В тот период Том рассказывает свои «поразительно реалистичные» сны. Однажды днем он отключается дома на диване, и ему снится, что он просыпается на том самом диване, потому что звонит телефон — вполне реалистичный, с настоящим рингтоном. Звонят из больницы: мать умерла — после ссоры, которая на самом деле случилась между ними в тот день. Он в панике подскакивает на диване и не может понять, это уже явь или еще сон. Возможно, другой психоаналитик усмотрел бы в этом ненависть к матери и желание, чтобы она умерла: «Чтоб она сдохла», как иногда гневно кричал Том на сеансе. Но насколько он презирает мать, настолько же нуждается в ней; он винит ее и вместе с тем испытывает вину перед ней. На этом этапе терапии я осторожно интерпретирую услышанное, чтобы не вывести Тома из душевного равновесия. На первом плане для меня не столько содержание его сновидений, сколько их сверхреалистичный характер. Функция сновидений — переварить болезненный опыт. Но это сделать крайне сложно, сон и бодрствование переплетаются. Связь с реальностью — та функция «я», которая разделяет внутреннее и внешнее, фантазию и действительность; она, кажется, под угрозой. Интенсивные терапевтические процессы могут привести к регрессии — интенсивному эмоциональному переживанию собственного опыта, встрече со своими монстрами. Но эта встреча спасительна только тогда, когда анализирующий одной ногой в реальности, знает, что он переживает прошлое. Старое не должно повторяться, но должно быть связано с другим полезным опытом здесь и сейчас, чтобы стали возможны положительные изменения. У меня такое ощущение, что Том ходит по краю. Даже в моем кабинете он иногда пребывает в сомнамбулическом состоянии; я не уверен, что он отдает себе отчет, где находится, и заново переживает прошлый опыт в своих воспоминаниях.
В такие моменты я прошу его сесть, посмотреть на меня или пошевелиться, сказать: «Я вас слушаю, я здесь». Это помогает Тому заземлиться. Иногда он приходит в ярость, настроен против мира, себя, меня, кричит, что любовь, близость ослабляют нас, что нужно наконец изобрести таблетку, которая выключает чувства. «Но на самом деле они уже существуют, — смеется Том, — это цианистый калий». Он злится на жену по мелочам, а потом снова мучится из-за чувства вины; он язвительно шутит о глупых психологах, которых слушал по радио, — камень наверняка и в мой огород. Но его нападки уже не задевают меня.
Как-то я говорю:
— Вы жутко боитесь, что прошлое повторится. И снова не будет никого, кто мог бы вас спасти.
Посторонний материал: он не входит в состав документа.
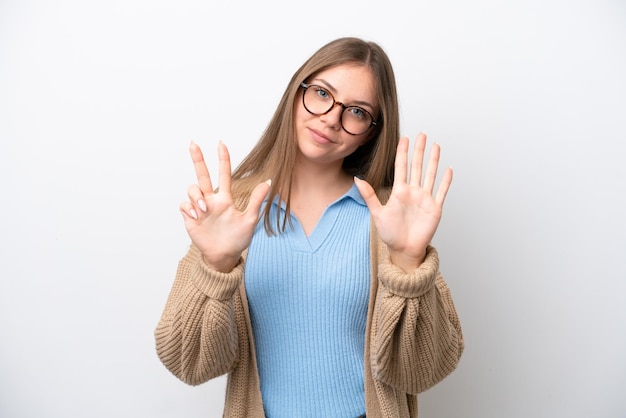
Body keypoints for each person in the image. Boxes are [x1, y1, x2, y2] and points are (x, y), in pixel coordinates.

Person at [155, 36, 464, 418]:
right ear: (295, 94)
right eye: (321, 93)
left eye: (356, 112)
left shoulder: (389, 219)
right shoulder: (233, 211)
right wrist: (217, 266)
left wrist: (407, 261)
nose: (331, 117)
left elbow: (423, 371)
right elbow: (186, 362)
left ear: (371, 130)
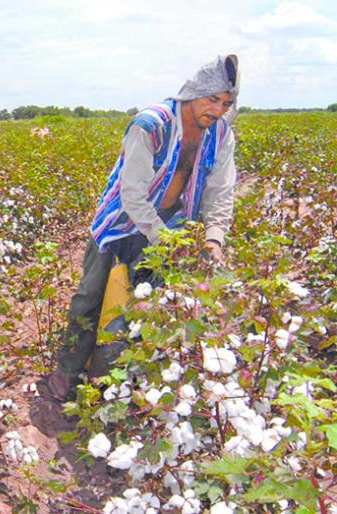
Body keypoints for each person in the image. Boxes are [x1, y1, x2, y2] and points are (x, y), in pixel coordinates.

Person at [46, 55, 240, 401]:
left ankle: (114, 383)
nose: (218, 109)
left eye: (226, 103)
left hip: (172, 223)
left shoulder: (221, 135)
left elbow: (221, 190)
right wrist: (163, 240)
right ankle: (67, 369)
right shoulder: (150, 125)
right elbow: (132, 194)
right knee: (89, 298)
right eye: (212, 100)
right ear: (193, 94)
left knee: (147, 307)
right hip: (121, 220)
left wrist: (213, 238)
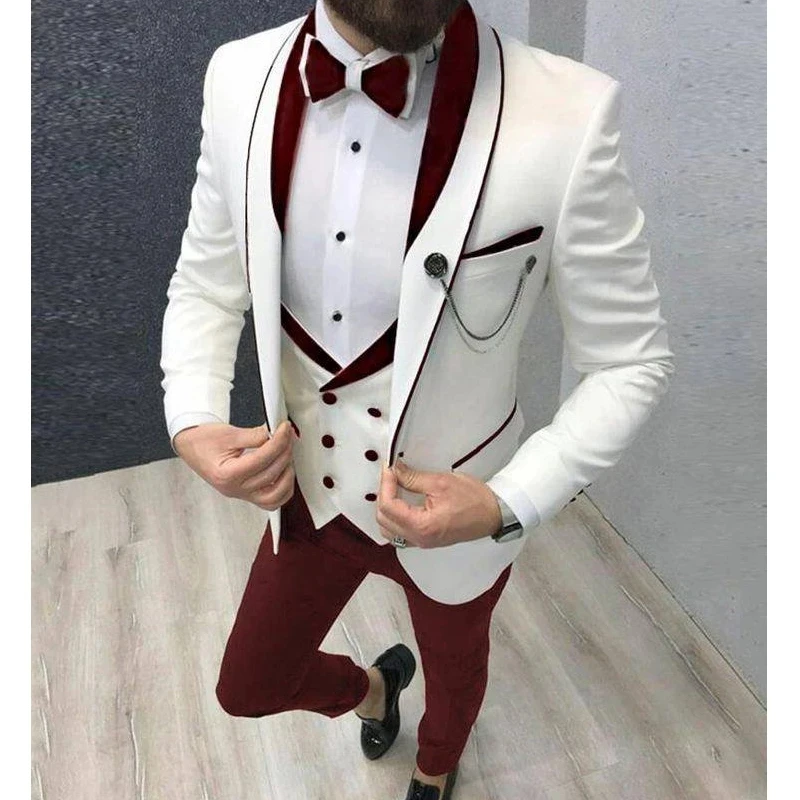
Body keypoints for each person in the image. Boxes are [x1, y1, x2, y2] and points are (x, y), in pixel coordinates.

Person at [159, 1, 675, 797]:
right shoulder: (237, 76)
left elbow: (631, 360)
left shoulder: (571, 110)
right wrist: (192, 412)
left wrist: (508, 501)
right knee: (249, 684)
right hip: (308, 495)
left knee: (457, 675)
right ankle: (375, 689)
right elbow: (207, 278)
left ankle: (435, 768)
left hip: (462, 514)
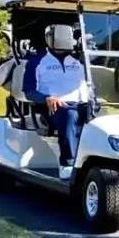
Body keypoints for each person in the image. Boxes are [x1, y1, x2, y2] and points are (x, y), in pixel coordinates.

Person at [31, 24, 89, 181]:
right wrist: (46, 98)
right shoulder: (38, 61)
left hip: (81, 104)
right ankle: (67, 164)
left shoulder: (78, 61)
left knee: (96, 117)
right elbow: (28, 90)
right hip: (52, 106)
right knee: (70, 115)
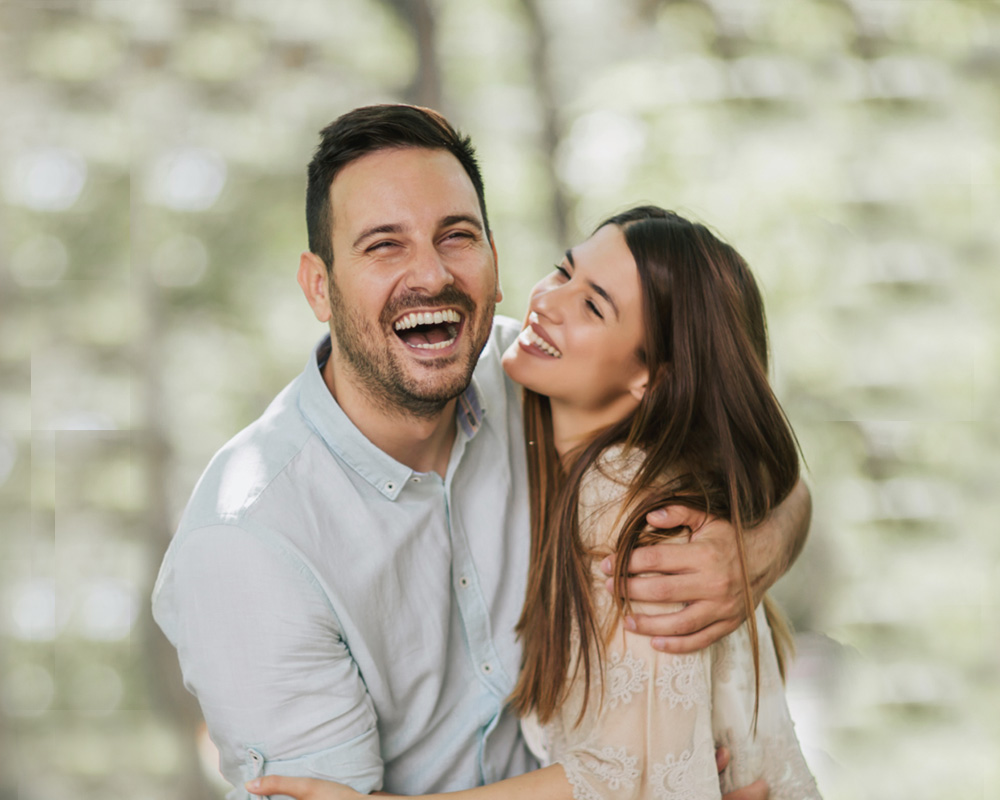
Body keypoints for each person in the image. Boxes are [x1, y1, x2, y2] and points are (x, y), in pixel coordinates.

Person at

— Послушайте, вся моя жизнь — отстой, во мне только отстой! И какого черта я здесь делаю?
Том начинает все чаще болеть, подхватывает одну простуду за другой, едва поправившись. Он не ходит на работу, где, по его словам, и так большие проблемы. Теперь Том отзывается о своей компании так, как будто она ничего не стоит — просто «омерзительная слизь». Ему с трудом удается оставаться на плаву, что-то в нем хочет все прекратить: «Дерьмовая компания, дерьмовая семья».
Я спрашиваю:
— И дерьмовая психотерапия?
— Да, особенно потому, что я не могу сейчас ее бросить!
Он становится более зависимым от терапии, а также от своей семьи. Чем хуже ему, тем меньше зла он держит на жену. Она ему сейчас очень нужна, он постоянно просит у нее прощения. Несмотря на этот сдвиг, я все еще чувствую, что он использует Стефани для собственных нужд, но как человека он ее не чувствует. Однако отношения, кажется, несколько укрепились благодаря его кризису, по крайней мере в его представлении. Дочь, которой почти 17, закрылась от него. Именно сейчас, когда ему плохо, она не хочет с ним разговаривать, иметь с ним ничего общего, лишь неохотно и уклончиво отвечает, болтается по окрестностям с подругами и парнями.